Mizuno on Marketing

あるマーケティング研究者の思考と行動

2016年の回顧と2017年の抱負

2017-01-06 00:23:10 | Weblog
2016年の年末は私事でバタバタしたので、昨年の回顧と今年の抱負をまとめて書くことにする。

昨年、自分自身が行った学会での発表は1回にとどまる。3月に東大・本郷で開かれた JAFEE の大会での発表がそれである。「クリエイティブな仕事とクールな消費~社会関係資本・文化資本・消費行動」というタイトルで、クリエイティブ社会資本概念の提案などを行った。

この研究、自分としては 2015 年の元旦に掲げた研究課題の ABCDE の1つ、Aesthetics に対応させているのだが、その部分の切り込みが弱い。そこで研究費を獲得して、もう一度データを取りたいと思っている。したがって、これはいまは塩漬け中ということになる。

学会発表は、共著者としてならば、6月上海で開かれた ISMS での、NYU 石原昌和さんとの "When and How do Firms Benefit from Limited-time Products?" がある。その後より一般化して論文化の準備を進めている。いうまでもなく石原さんの貢献が圧倒的に大きい。

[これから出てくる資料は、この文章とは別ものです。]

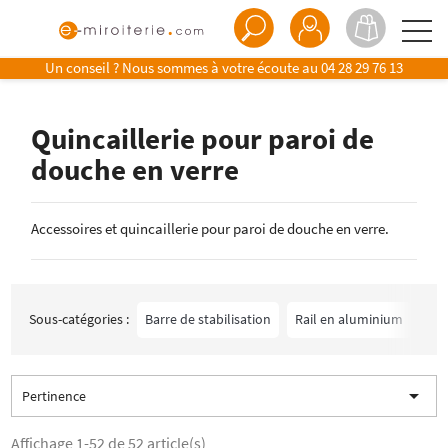
Un conseil ? Nous sommes à votre écoute au
04 28 29 76 13
Quincaillerie pour paroi de
douche en verre
Accessoires et quincaillerie pour paroi de douche en verre.
Sous-catégories :
Barre de stabilisation
Rail en aluminium
Sil

Pertinence
Affichage 1-52 de 52 article(s)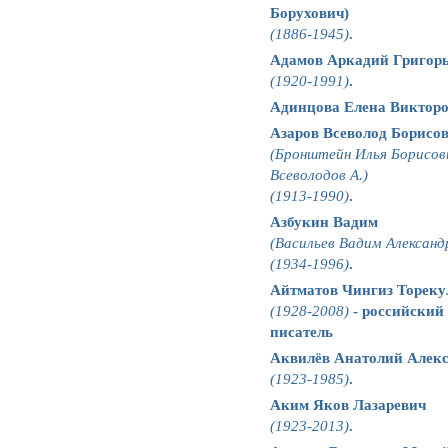
Борухович)
(1886-1945)
.
Адамов Аркадий Григор
(1920-1991)
.
Адинцова Елена Викторо
Азаров Всеволод Борисо
(Бронштейн Илья Борисови
Всеволодов А.)
(1913-1990)
.
Азбукин Вадим
(Васильев Вадим Александ
(1934-1996)
.
Айтматов Чингиз Тореку
(1928-2008)
- российский
писатель
Аквилёв Анатолий Алек
(1923-1985)
.
Аким Яков Лазаревич
(1923-2013)
.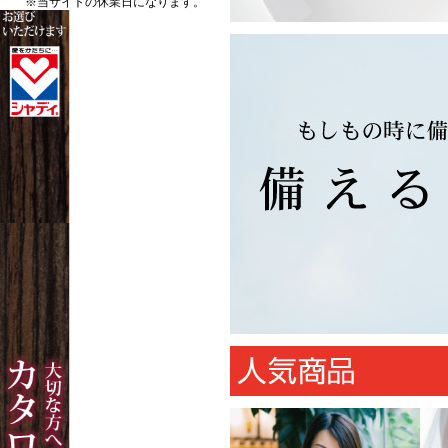
※当サイトの休業日になります。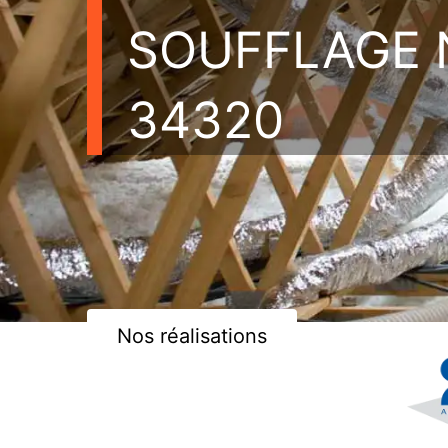
SOUFFLAGE 
34320
Nos réalisations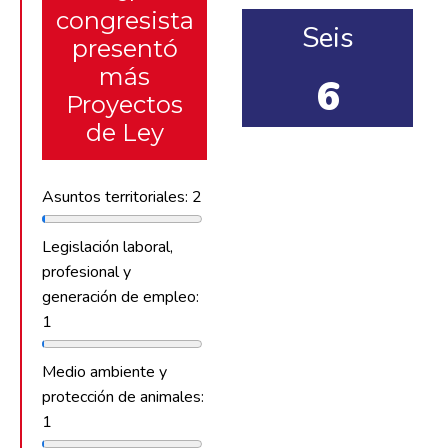
congresista
Seis
presentó
más
6
Proyectos
de Ley
Asuntos territoriales: 2
Legislación laboral,
profesional y
generación de empleo:
1
Medio ambiente y
protección de animales:
1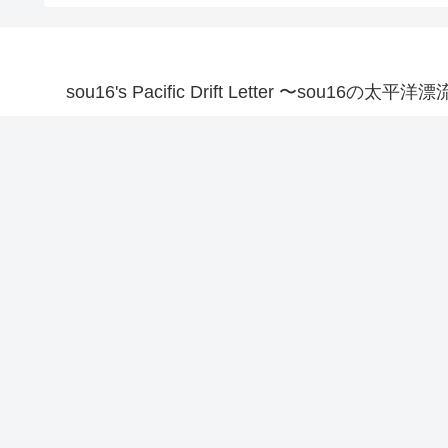
sou16's Pacific Drift Letter 〜sou16の太平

感慨深いのは、8月の『プロ野球「熱狂」の経営科学』(東京大学出版会)の出版だろう。私はそこで、プロ野球ファン調査の分析を扱う1・2章を執筆した。故あって多くの執筆者がカープファンなので、カープへの言及が多い。そこにカープ25年ぶりの優勝が重なった。

その結果「カープ女子」現象への関心が高まり、関連する部分を執筆していた私に、テレビ、ラジオ、新聞、雑誌の4媒体から取材があった。一過性とはいえ貴重な経験だった。取材を受けながら、一般に関心を持たれそうだが、書籍では扱っていない論点に気づかされた。

書名の一部となった熱狂、つまり Enthusiasm は、上述の ABCDE の1つである。カープの優勝が示したのはファンの熱狂が生み出すポジティブな効果といえる。資金難で苦しんだ球団が収入を増大させ、優勝を呼び込んだのだから(日本シリーズでは敗れたとはいえ・・・)。

昨年はしかし、11月の米国大統領選挙で、熱狂の別の側面が見えたように思う。その根底にはイデオロギーが、そして無意識の働き、つまり、Blindness がある。イデオロギーは冒頭で記した JAFEE で発表した研究とも関連する。これらは深部ではつがった現象かもしれない。

2年の在外研究も、残り3ヶ月を切ってきた。そこで始めようとした新たな Diffusion 研究は、ようやく光が射してきたような状態だ。それとは別に、数年来の課題であったTwitter マーケティングに関する研究を、この期間内に脱稿させることが、最低限の目標となるだろう。

4月以降は、しばらくは授業などの日常業務に忙殺されるだろう。しかし、慣れてきたら、せっかく火のついたいくつかの研究について火が消えぬよう、いやいっそう燃え盛るようにしなくてはならない。なかでも Complexity 関連の本の執筆は、今年もまた最重要課題になる。